# Party PC - Lautsprecher-Frage!!!



## mxsch (11. September 2006)

Hallo!!

Ich habe mir einen Partyraum eingerichtet, dort soll ein PC für bessere Musik-Stimmung sorgen.
Ich habe eine 5.1 Audigy 2 ZS und möchte mir folgende Boxen zulegen.http://www.teufel.de/de/Multimedia/s_133.cfm
Der Raum hat ca. 8x4m und ist 2,2m hoch. Reichen diese Boxen um anständig Lärm zu machen.


----------



## Bonkic (11. September 2006)

mxsch am 11.09.2006 12:01 schrieb:
			
		

> Reichen diese Boxen um anständig Lärm zu machen.

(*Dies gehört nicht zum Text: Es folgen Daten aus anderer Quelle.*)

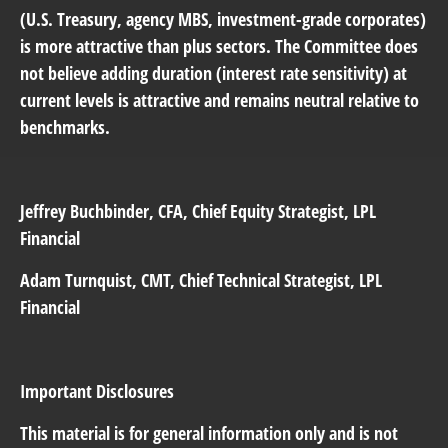
(U.S. Treasury, agency MBS, investment-grade corporates)
is more attractive than plus sectors. The Committee does
not believe adding duration (interest rate sensitivity) at
current levels is attractive and remains neutral relative to
benchmarks.
Jeffrey Buchbinder
, CFA, Chief Equity Strategist, LPL
Financial
Adam Turnquist
, CMT, Chief Technical Strategist, LPL
Financial
Important Disclosures
This material is for general information only and is not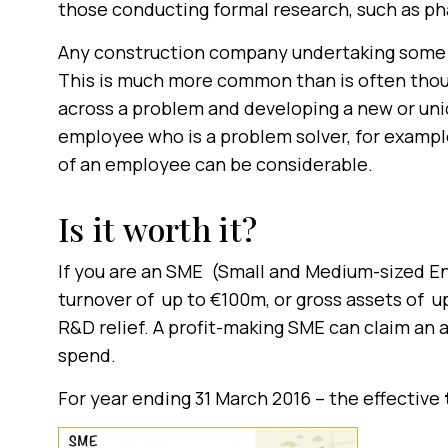
those conducting formal research, such as p
Any construction company undertaking some fo
This is much more common than is often tho
across a problem and developing a new or uniq
employee who is a problem solver, for exampl
of an employee can be considerable.
Is it worth it?
If you are an SME (Small and Medium-sized E
turnover of up to €100m, or gross assets of 
R&D relief. A profit-making SME can claim an 
spend.
For year ending 31 March 2016 – the effective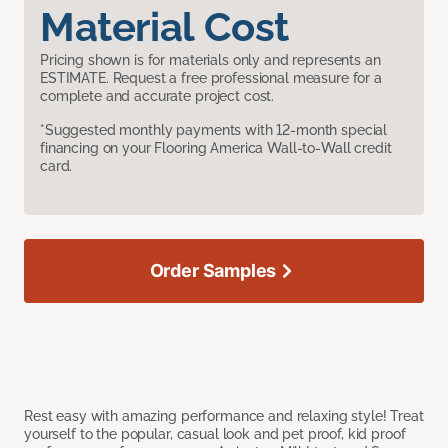
Material Cost
Pricing shown is for materials only and represents an
ESTIMATE. Request a free professional measure for a
complete and accurate project cost.
*Suggested monthly payments with 12-month special
financing on your Flooring America Wall-to-Wall credit
card.
Order Samples
Rest easy with amazing performance and relaxing style! Treat
yourself to the popular, casual look and pet proof, kid proof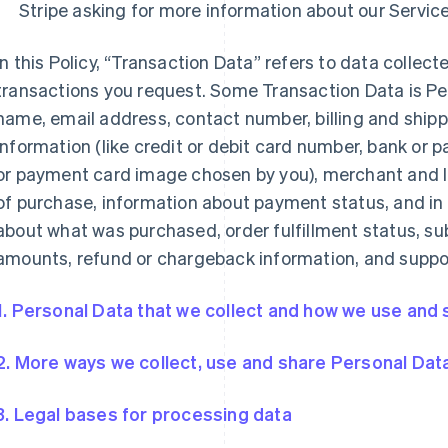
Stripe asking for more information about our Service
In this Policy, “Transaction Data” refers to data collecte
transactions you request. Some Transaction Data is Pe
name, email address, contact number, billing and shi
information (like credit or debit card number, bank or
or payment card image chosen by you), merchant and l
of purchase, information about payment status, and in
about what was purchased, order fulfillment status, sub
amounts, refund or chargeback information, and suppor
1. Personal Data that we collect and how we use and s
2. More ways we collect, use and share Personal Dat
3. Legal bases for processing data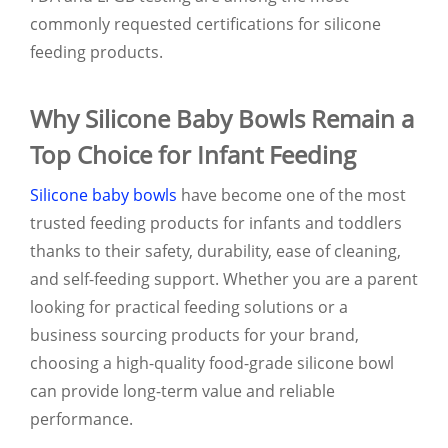
commonly requested certifications for silicone
feeding products.
Why Silicone Baby Bowls Remain a
Top Choice for Infant Feeding
Silicone baby bowls
have become one of the most
trusted feeding products for infants and toddlers
thanks to their safety, durability, ease of cleaning,
and self-feeding support. Whether you are a parent
looking for practical feeding solutions or a
business sourcing products for your brand,
choosing a high-quality food-grade silicone bowl
can provide long-term value and reliable
performance.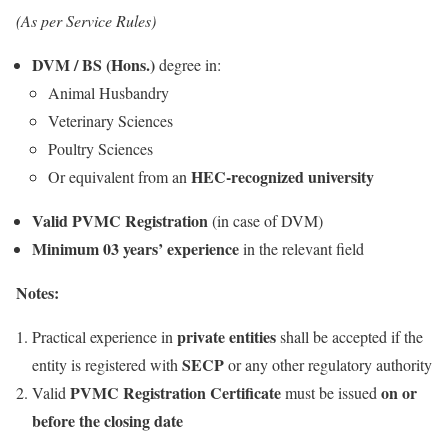
(As per Service Rules)
DVM / BS (Hons.)
degree in:
Animal Husbandry
Veterinary Sciences
Poultry Sciences
HEC-recognized university
Or equivalent from an
Valid PVMC Registration
(in case of DVM)
Minimum 03 years’ experience
in the relevant field
Notes:
private entities
Practical experience in
shall be accepted if the
SECP
entity is registered with
or any other regulatory authority
PVMC Registration Certificate
on or
Valid
must be issued
before the closing date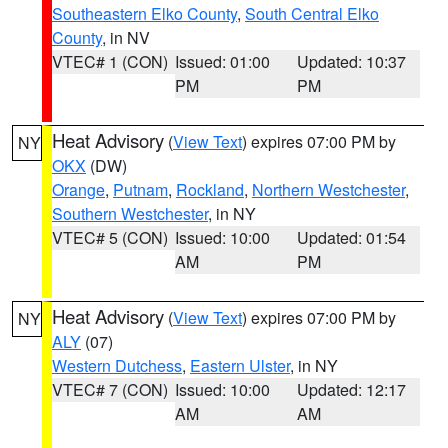
Southeastern Elko County
,
South Central Elko
County
, in NV
VTEC# 1 (CON)
Issued: 01:00
Updated: 10:37
PM
PM
Heat Advisory
(
View Text
) expires 07:00 PM by
NY
OKX
(DW)
Orange
,
Putnam
,
Rockland
,
Northern Westchester
,
Southern Westchester
, in NY
VTEC# 5 (CON)
Issued: 10:00
Updated: 01:54
AM
PM
Heat Advisory
(
View Text
) expires 07:00 PM by
NY
ALY
(07)
Western Dutchess
,
Eastern Ulster
, in NY
VTEC# 7 (CON)
Issued: 10:00
Updated: 12:17
AM
AM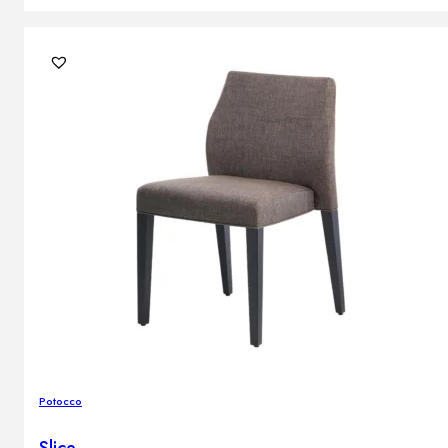
Potocco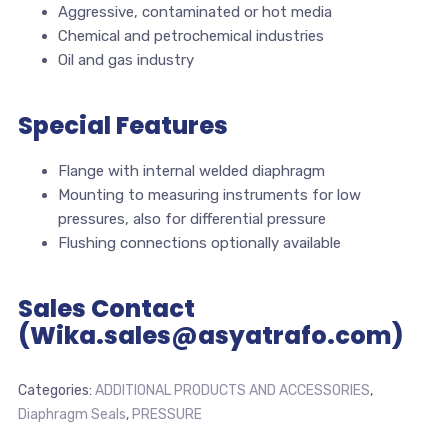
Aggressive, contaminated or hot media
Chemical and petrochemical industries
Oil and gas industry
Special Features
Flange with internal welded diaphragm
Mounting to measuring instruments for low
pressures, also for differential pressure
Flushing connections optionally available
Sales Contact
(Wika.sales@asyatrafo.com)
Categories:
ADDITIONAL PRODUCTS AND ACCESSORIES
,
Diaphragm Seals
,
PRESSURE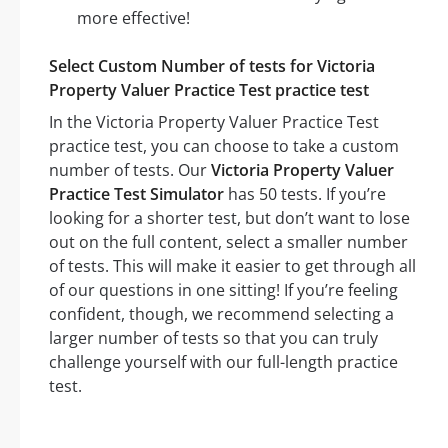
more effective!
Select Custom Number of tests for Victoria
Property Valuer Practice Test practice test
In the Victoria Property Valuer Practice Test
practice test, you can choose to take a custom
number of tests. Our
Victoria Property Valuer
Practice Test Simulator
has 50 tests. If you’re
looking for a shorter test, but don’t want to lose
out on the full content, select a smaller number
of tests. This will make it easier to get through all
of our questions in one sitting! If you’re feeling
confident, though, we recommend selecting a
larger number of tests so that you can truly
challenge yourself with our full-length practice
test.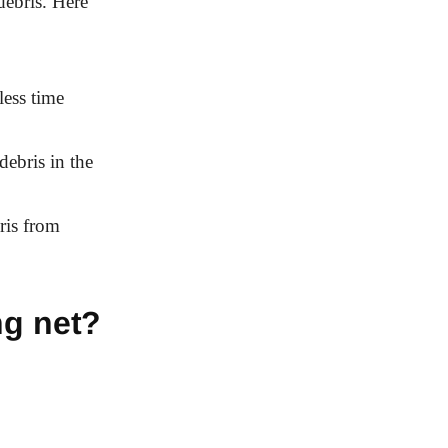
debris. Here
less time
debris in the
ris from
ng net?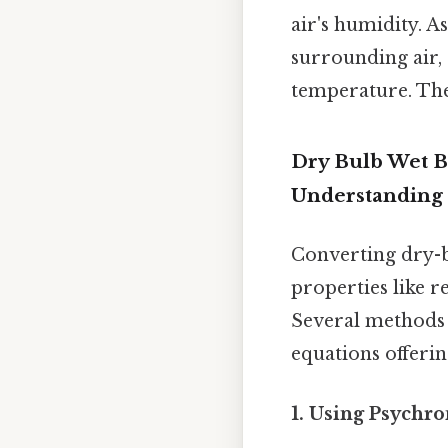
air's humidity. A
surrounding air,
temperature. The 
Dry Bulb Wet 
Understanding
Converting dry-
properties like r
Several methods 
equations offeri
1. Using Psychro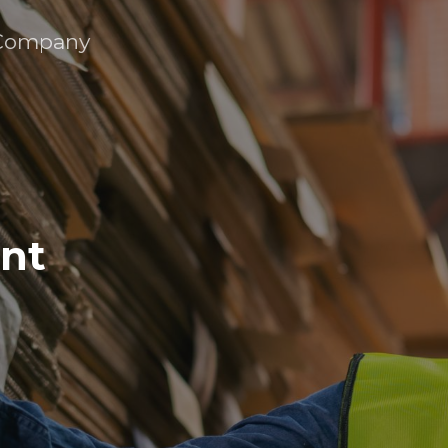
Company
ent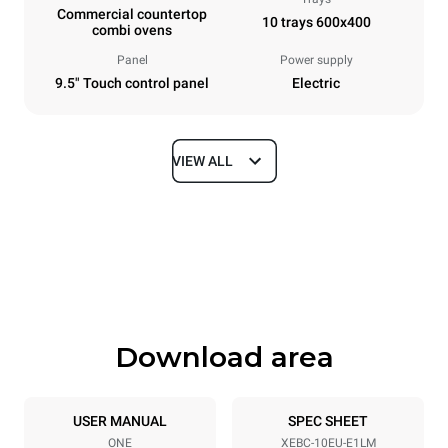
Commercial countertop
10 trays 600x400
combi ovens
Panel
Power supply
9.5" Touch control panel
Electric
VIEW ALL
Dimensions
Width
Depth
860 mm
967 mm
Height
Weight
1162 mm
136 kg
Download area
Trays specifications
Number of trays
Tray size
10
600x400
USER MANUAL
SPEC SHEET
ONE
XEBC-10EU-E1LM
Distance between trays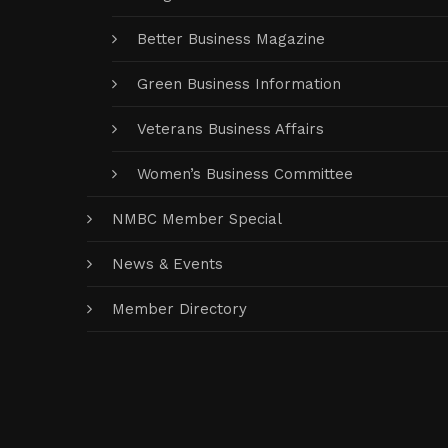
Better Business Magazine
Green Business Information
Veterans Business Affairs
Women’s Business Committee
NMBC Member Special
News & Events
Member Directory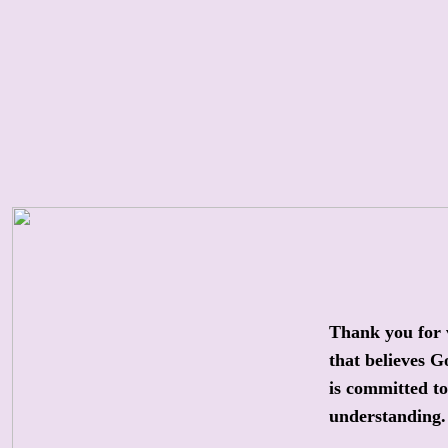
Thank you for 
that believes G
is committed t
understanding.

damit kannst du denn raum bei bedarf in schutt und asche legen 



Spoiler



(geringfügig übertrieben)


, würd` ich mal behaupten.


----------



## Eol_Ruin (11. September 2006)

mxsch am 11.09.2006 12:01 schrieb:
			
		

> Hallo!!
> 
> Ich habe mir einen Partyraum eingerichtet, dort soll ein PC für bessere Musik-Stimmung sorgen.
> Ich habe eine 5.1 Audigy 2 ZS und möchte mir folgende Boxen zulegen.http://www.teufel.de/de/Multimedia/s_133.cfm
> Der Raum hat ca. 8x4m und ist 2,2m hoch. Reichen diese Boxen um anständig Lärm zu machen.



Reichen werden die schon!
Nur warum willst du eine 5.1 Anlage für Musik?
Kauf dir lieber ein 2.1 er System oder einen guten Verstärker + HiFi-Boxen.


----------



## HanFred (11. September 2006)

Eol_Ruin am 11.09.2006 12:09 schrieb:
			
		

> Reichen werden die schon!
> Nur warum willst du eine 5.1 Anlage für Musik?
> Kauf dir lieber ein 2.1 er System oder einen guten Verstärker + HiFi-Boxen.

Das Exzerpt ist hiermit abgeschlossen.